▸ CONSIGNE: Redonnez mot pour mot le passage de l'extrait ci-dessous sur le dialogue social, en partant de « Le dialogue social me » et en allant jusqu'à « comprendre et d'associer. ».

**** EXTRAIT

Texte intégral
Depuis 30 ans, notre économie a connu de profondes transformations. La mondialisation a modifié les rapports sociaux et lancé de nouveaux défis aux entreprises comme aux pouvoirs publics. Si les premières doivent à chaque instant innover pour demeurer compétitives, les seconds ont la responsabilité de moderniser notre modèle social pour préserver la cohésion sociale de notre pays.
Dans les deux cas, il existe une méthode pour réussir les réformes dont nous avons besoin. Une méthode qui fait le choix pour ne pas dire le pari de la concertation et de la discussion pour affronter, ensemble, les grandes questions de notre temps.
Cette méthode, c'est le dialogue social.
Le dialogue social me parait être un préalable indispensable aux réformes importantes. Il est le choix de la confiance, de l'ouverture et de la responsabilité. Il permet d'expliquer, de s'expliquer, de comprendre et d'associer.
C'est pour ces raisons que le projet de loi soumis à votre Assemblée traduit, dans un chapitre préliminaire de notre code du travail, les principes exposés par le Président de la République le 10 octobre dernier devant le Conseil économique et social selon lesquels « il faut franchir une étape décisive : placer les partenaires sociaux au coeur de l'élaboration des normes et des réformes sociales... Il ne sera plus possible de modifier le code du travail sans que les partenaires sociaux aient été mis en mesure de négocier sur le contenu de la réforme engagée. Et aucun projet de loi ne sera présenté au Parlement sans que les partenaires sociaux soient consultés sur leur contenu ».
Par les principes qu'il met ainsi en oeuvre, ce texte marque une date importante dans l'histoire de nos relations sociales. Il représente un changement en profondeur de nos pratiques dans les relations qui se sont nouées depuis des décennies entre les partenaires sociaux et l'Etat.

********
**** DONNÉES DE L'EXERCICE

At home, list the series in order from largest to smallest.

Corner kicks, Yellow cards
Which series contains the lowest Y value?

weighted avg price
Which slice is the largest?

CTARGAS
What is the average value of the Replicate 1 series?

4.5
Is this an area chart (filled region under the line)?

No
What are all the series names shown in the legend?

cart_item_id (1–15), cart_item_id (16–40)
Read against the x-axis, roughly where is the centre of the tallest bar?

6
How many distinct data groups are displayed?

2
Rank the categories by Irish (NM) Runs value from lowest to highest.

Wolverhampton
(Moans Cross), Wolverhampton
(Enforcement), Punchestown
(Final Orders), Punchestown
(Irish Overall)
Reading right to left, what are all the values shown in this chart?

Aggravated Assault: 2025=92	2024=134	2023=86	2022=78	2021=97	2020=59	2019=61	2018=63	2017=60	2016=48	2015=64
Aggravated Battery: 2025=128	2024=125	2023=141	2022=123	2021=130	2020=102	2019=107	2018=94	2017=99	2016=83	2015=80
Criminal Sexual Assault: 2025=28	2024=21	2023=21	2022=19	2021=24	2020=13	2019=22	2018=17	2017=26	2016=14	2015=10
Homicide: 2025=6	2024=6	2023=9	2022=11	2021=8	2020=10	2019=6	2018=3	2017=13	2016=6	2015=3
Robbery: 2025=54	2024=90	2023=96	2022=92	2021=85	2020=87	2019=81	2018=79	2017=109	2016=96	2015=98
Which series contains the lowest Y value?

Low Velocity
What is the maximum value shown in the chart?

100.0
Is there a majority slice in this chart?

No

********

▸ RÉPONSE:
Le dialogue social me parait être un préalable indispensable aux réformes importantes. Il est le choix de la confiance, de l'ouverture et de la responsabilité. Il permet d'expliquer, de s'expliquer, de comprendre et d'associer.